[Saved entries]
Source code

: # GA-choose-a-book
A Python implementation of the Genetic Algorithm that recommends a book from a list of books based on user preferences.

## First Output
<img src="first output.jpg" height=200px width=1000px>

= What is being asked =
Express every line of the material as a JSON list of strings, one string per line, leaving out the blank lines.

= Task response =
[
  "Source code",
  ": # GA-choose-a-book",
  "A Python implementation of the Genetic Algorithm that recommends a book from a list of books based on user preferences.",
  "## First Output",
  "<img src=\"first output.jpg\" height=200px width=1000px>"
]